Using Technology to Close the Delivery Gap
How to fix the divide from delivery to billing
by Wayne Bailey

Closing the gap between delivery and billing is a big challenge for home medical equipment (HME) businesses.

Traditionally, vital information, including order verification, inventory reconciliation and compliance documentation, is collected and forwarded hours or even several days after delivery is complete. Post-delivery processing increases the time to billing, and the lag time can increase the possibility of errors.

Ideally, billing would begin upon delivery to the client. If order validation, compliance documentation and inventory reconciliation occur in real time, at the point of delivery, billing information is ready to go.

Unfortunately, this rarely happens. Most HME providers are using outdated or simplified software that doesn’t provide the technology they need to close the delivery-to-billing gap.

This lack of technology means that billing takes longer to start, and claims are more frequently denied due to lack of information and/or incorrect information. This can result in the following errors:

 

  • Missing or incomplete documentation causes late filing and more write-offs—When a delivery is made, the documentation must be airtight. Of course, most drivers aren’t thinking about billing; they are thinking about the next delivery. This means they may provide the billing department with missing or incomplete documentation. Documentation must be complete and correct before billing can begin, creating the need for delivery drivers to return to the patient, sometimes numerous times, to gather missing forms and/or correct mistakes.
     
  • Serial number errors can cause denials—This is a simple mistake that happens every day. The driver writes down the serial number of the item they delivered. But because they are in a hurry, they write “7” instead of “5.” Or the driver has messy writing, and the billing team reads “7” instead of “2.” The room for error is huge, and the consequence is a denied claim. Such a small mistake can mean the difference between getting paid and getting denied.
     
  • Drivers take too much time getting delivery documents to billers—Drivers are hired to drive. They don’t consider billing as part of their job description, which is why it can be so difficult to wrangle delivery documents from them. Documents can go missing or simply not be submitted to the office until days after a device is delivered. Sometimes, during the rush of a workday, documents get put in pockets or stuffed between seats, causing even longer delays in filing claims.
     
  • Items are not electronically logged or properly documented—A driver may have multiple items to deliver to one address, and without electronic logging and documentation, each individual item is an opportunity to make a mistake that will delay invoicing and payment. The driver may get four out of five documents correct, but the fifth item cannot be reimbursed until all documentation is perfect.

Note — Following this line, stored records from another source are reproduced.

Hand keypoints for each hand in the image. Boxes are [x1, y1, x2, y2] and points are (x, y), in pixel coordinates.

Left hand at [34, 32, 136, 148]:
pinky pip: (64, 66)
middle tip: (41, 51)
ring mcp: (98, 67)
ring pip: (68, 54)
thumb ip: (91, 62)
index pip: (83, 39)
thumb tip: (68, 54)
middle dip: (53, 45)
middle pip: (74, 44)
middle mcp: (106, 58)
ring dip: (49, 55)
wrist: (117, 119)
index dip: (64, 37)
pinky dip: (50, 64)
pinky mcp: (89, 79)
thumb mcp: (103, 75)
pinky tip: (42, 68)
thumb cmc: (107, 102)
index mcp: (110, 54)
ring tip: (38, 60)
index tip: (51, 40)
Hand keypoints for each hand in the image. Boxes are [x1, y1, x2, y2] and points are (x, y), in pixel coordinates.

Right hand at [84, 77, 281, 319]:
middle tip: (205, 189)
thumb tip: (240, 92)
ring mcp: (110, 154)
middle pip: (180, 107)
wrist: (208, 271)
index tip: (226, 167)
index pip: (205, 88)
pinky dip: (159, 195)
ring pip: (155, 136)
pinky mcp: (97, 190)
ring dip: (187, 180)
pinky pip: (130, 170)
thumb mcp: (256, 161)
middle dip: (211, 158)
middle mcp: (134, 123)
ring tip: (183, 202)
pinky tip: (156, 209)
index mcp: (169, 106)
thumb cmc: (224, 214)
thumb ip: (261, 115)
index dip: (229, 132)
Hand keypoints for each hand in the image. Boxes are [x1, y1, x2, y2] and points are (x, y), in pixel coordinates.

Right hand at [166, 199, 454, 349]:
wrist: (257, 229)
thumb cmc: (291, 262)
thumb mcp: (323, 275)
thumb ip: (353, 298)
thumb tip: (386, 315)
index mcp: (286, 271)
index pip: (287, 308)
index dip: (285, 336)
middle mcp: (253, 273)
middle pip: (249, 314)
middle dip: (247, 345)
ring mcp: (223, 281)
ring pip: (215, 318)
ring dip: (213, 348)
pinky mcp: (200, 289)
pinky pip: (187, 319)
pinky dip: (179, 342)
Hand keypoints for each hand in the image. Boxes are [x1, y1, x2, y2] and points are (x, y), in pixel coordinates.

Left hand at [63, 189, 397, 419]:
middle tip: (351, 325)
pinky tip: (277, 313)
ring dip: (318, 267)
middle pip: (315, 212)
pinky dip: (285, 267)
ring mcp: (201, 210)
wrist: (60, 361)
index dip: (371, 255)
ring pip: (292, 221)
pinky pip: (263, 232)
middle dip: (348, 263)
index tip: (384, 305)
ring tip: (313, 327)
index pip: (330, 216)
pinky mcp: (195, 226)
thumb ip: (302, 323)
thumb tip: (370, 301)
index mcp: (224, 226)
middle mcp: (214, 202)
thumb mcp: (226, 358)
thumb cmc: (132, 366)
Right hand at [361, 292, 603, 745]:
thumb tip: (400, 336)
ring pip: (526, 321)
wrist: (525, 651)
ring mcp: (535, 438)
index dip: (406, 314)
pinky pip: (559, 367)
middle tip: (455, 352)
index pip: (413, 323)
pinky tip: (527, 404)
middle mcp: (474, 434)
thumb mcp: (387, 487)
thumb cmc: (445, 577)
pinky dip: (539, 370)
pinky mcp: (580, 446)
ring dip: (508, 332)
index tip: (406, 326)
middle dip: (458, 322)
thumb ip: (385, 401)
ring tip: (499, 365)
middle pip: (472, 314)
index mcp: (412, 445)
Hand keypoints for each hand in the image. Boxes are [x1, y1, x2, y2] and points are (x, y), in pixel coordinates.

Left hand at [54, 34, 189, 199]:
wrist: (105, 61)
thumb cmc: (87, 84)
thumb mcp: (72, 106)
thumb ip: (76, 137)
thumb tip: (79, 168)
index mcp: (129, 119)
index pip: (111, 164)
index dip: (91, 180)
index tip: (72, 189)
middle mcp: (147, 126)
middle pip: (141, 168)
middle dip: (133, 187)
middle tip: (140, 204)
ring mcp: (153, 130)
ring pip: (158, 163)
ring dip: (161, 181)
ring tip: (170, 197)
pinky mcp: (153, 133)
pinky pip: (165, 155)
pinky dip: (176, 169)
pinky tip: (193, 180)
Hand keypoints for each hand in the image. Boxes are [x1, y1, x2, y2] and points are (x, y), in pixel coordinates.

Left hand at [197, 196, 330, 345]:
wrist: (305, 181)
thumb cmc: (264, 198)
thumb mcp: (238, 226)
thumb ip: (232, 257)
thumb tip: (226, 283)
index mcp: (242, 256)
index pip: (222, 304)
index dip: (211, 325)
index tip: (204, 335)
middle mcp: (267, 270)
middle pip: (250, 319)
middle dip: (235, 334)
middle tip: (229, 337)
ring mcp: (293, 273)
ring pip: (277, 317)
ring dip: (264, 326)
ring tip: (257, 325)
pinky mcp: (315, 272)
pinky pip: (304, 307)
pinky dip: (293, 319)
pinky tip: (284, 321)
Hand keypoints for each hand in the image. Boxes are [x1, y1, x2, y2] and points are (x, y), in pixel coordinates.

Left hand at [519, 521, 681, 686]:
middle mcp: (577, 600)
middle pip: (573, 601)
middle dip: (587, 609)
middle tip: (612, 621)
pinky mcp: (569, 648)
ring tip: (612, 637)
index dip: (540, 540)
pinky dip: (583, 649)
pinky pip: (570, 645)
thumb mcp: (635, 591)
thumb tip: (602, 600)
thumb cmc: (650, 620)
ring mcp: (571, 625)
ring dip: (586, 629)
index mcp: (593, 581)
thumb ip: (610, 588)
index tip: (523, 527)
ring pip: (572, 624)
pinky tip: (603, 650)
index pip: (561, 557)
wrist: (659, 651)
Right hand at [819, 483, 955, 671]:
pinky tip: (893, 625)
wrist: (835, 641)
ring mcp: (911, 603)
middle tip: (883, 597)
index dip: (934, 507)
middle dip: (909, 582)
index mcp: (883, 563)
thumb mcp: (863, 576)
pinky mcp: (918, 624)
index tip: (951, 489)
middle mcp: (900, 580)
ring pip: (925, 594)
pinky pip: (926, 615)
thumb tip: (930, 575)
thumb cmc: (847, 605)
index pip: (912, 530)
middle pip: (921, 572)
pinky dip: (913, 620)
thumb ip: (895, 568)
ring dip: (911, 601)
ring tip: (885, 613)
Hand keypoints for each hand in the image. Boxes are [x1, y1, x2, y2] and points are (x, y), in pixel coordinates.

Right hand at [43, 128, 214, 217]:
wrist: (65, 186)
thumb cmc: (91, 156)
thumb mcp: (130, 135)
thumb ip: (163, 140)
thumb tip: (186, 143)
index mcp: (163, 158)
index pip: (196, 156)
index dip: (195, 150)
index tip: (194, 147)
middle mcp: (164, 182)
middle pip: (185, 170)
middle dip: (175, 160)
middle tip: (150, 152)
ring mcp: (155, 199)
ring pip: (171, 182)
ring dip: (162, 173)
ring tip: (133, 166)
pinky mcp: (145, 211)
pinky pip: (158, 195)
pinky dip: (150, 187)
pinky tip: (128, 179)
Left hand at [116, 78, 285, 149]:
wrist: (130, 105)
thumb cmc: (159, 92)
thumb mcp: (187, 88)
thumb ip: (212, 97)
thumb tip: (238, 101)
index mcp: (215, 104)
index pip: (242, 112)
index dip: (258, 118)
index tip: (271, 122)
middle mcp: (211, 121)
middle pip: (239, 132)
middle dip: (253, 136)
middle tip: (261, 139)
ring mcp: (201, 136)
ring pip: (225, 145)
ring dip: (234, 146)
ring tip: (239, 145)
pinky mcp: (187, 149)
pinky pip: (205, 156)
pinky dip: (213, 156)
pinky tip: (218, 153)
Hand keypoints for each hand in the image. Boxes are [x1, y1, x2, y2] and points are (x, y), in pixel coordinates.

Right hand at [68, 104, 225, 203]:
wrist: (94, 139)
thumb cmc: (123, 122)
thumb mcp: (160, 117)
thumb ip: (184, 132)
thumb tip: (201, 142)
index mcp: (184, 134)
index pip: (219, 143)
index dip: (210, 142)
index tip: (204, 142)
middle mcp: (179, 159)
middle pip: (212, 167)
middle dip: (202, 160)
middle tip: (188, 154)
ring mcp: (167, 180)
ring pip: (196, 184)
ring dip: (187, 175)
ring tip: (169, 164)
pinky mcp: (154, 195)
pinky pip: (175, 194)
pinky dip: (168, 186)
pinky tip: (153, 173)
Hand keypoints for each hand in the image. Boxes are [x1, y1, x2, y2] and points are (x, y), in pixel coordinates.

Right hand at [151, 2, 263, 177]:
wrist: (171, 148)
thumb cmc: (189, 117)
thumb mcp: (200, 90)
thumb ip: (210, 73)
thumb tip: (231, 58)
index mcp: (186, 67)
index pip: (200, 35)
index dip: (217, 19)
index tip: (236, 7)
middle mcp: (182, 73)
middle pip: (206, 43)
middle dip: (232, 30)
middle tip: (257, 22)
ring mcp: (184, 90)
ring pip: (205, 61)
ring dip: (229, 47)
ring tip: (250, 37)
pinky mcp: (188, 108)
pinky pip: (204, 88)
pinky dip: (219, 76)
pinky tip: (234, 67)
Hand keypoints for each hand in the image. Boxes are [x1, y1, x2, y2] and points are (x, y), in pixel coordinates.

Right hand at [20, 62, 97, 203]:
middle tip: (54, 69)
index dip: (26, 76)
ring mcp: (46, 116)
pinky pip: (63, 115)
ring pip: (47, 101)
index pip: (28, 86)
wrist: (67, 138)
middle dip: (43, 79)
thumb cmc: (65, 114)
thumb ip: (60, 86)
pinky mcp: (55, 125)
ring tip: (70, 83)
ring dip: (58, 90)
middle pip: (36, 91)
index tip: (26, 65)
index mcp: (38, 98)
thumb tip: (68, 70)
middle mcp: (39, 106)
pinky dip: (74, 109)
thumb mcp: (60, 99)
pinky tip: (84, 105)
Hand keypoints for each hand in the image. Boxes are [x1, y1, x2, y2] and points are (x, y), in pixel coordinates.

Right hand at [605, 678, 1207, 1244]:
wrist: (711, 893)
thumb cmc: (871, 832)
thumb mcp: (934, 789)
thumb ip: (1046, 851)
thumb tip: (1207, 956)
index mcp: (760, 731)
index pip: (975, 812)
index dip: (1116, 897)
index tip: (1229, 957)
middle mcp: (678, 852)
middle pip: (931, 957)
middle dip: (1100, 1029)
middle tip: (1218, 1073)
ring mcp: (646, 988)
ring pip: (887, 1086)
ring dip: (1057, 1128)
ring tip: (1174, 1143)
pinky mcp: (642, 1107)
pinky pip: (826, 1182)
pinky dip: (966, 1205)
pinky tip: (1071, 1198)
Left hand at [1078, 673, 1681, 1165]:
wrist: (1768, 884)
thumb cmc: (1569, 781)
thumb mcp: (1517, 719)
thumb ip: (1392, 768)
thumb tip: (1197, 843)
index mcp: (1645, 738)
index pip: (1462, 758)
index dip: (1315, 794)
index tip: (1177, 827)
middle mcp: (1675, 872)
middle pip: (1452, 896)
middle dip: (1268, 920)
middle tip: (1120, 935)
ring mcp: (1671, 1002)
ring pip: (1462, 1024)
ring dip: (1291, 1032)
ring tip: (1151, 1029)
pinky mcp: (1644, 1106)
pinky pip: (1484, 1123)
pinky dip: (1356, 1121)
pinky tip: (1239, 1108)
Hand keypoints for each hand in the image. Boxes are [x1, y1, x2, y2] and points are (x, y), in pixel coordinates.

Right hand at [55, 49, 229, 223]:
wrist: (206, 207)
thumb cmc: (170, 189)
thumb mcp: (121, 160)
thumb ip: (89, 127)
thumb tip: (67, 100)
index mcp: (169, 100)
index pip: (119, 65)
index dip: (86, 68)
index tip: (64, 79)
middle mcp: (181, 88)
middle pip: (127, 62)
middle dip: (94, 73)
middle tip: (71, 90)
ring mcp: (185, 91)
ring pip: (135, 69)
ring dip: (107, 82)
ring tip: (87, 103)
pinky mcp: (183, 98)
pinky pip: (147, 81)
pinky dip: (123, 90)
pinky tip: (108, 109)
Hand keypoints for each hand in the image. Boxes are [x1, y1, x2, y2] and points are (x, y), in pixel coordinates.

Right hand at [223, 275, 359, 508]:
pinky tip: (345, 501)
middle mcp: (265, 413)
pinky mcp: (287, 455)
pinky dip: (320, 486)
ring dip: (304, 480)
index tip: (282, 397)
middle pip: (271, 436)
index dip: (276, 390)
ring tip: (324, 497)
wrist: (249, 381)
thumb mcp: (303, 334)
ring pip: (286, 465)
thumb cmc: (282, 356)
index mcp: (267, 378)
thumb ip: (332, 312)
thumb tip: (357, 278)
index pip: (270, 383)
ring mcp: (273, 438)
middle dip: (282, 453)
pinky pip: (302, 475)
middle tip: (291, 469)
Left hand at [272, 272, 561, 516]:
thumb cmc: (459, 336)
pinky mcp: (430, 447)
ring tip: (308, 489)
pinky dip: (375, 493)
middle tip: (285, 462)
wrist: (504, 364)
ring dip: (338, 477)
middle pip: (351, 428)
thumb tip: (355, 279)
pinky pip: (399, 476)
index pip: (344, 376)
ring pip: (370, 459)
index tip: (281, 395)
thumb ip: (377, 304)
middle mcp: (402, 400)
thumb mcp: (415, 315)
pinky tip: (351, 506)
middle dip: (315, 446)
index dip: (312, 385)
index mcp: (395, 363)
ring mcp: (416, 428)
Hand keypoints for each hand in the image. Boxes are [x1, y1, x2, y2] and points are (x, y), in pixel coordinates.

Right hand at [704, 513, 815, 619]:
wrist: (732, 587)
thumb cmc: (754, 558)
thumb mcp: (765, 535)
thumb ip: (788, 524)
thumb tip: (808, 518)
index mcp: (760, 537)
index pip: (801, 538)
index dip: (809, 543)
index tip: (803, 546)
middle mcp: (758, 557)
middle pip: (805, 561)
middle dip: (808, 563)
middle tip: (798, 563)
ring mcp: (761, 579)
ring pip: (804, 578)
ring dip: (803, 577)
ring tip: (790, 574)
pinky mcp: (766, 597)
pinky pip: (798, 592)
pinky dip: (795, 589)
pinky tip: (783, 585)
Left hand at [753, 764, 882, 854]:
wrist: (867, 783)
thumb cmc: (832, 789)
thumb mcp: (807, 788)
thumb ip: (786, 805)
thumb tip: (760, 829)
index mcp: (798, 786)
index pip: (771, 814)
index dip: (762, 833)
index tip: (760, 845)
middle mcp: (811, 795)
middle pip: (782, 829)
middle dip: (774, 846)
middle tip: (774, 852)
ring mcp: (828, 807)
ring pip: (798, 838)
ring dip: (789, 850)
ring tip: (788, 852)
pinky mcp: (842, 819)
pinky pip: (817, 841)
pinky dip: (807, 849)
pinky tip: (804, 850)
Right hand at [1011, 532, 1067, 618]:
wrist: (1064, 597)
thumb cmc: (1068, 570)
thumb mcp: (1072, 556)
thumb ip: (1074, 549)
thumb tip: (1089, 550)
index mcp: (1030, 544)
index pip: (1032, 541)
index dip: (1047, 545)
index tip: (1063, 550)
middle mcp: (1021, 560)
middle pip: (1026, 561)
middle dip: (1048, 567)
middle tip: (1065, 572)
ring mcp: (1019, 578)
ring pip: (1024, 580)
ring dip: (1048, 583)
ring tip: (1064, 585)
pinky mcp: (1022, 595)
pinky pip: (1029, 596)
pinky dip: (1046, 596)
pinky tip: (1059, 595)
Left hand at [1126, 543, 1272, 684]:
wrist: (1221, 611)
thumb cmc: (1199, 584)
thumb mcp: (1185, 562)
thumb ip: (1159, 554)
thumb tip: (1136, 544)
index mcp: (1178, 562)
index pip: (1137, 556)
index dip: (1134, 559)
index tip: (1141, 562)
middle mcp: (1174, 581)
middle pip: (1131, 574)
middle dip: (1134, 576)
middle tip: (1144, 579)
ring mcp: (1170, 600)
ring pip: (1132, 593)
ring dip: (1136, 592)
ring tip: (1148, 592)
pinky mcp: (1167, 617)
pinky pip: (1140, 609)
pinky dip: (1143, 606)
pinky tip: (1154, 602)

The bottom line is when billing does not begin at the point of delivery, the process is already compromised. Paper-based documentation systems are outdated and can undermine an HME provider’s bottom line. In today’s HME business atmosphere, the margins no longer exist to support slow, inaccurate, paper-based delivery systems.

Using Technology to Close the Delivery-to-Billing Gap

HME businesses should ensure their delivery systems include technology that will decrease time to billing. Delivery verification and billing should be virtually simultaneous.

The benefits of a technology-driven delivery process include:
 

  • Fewer write-offs due to missing information and past-timely filing
     
  • Fewer denials with automatic serial number reconciliation
     
  • Faster billing because the synchronized system allows instantaneous transfer of delivery documents from drivers to billers
     
  • Faster audit response because every delivery is electronically logged and properly documented
     

Technology can improve workflow across various corners of an HME business. HME providers who use the latest technology systems will close the delivery-to-billing lag time and improve their margins. Software that offers an integrated billing system impacts every department, streamlining operations and improving efficiency across the business. For example:
 

  • Drivers—If the driver uses an automated system at delivery, there is no need to write down serial numbers and barcodes. Documents can be confirmed, time stamped and signed electronically. If everything is transmitted electronically on-site at the point of delivery, no paper documents need to be scanned upon return, and no paperwork needs to be completed at the office.
     
  • Billers—If the driver initiates billing at the point of delivery, the biller doesn’t have to wait to receive essential paperwork, which is often prone to incorrect or missing information. If this process occurs upon delivery, the biller has access to the necessary delivery confirmation, required signatures and serial numbers so they can immediately initiate invoicing.
     
  • Warehouse managers—Warehouse managers will benefit from electronic delivery route mapping, which automatically optimizes routes. Technology-driven delivery processes are tied to inventory control, which provide the warehouse with automatically updated inventory totals after delivery. Using scanners, inventory is always updated in real time on trucks, in warehouses and at the store.
     
  • Customer service representatives—Finally, the people most often fielding calls from frustrated or inquisitive customers can also have access to real-time information, including date and time of delivery and the bill generated at that point. Customer service representatives often waste far too much time trying to track down drivers for the updates customers request.
     

When most of the action occurs at the point of delivery with easy, automated software, there is little room for error or costly mistakes. In this way, technology is the key to closing the delivery-to-billing gap and improving margins for HME providers.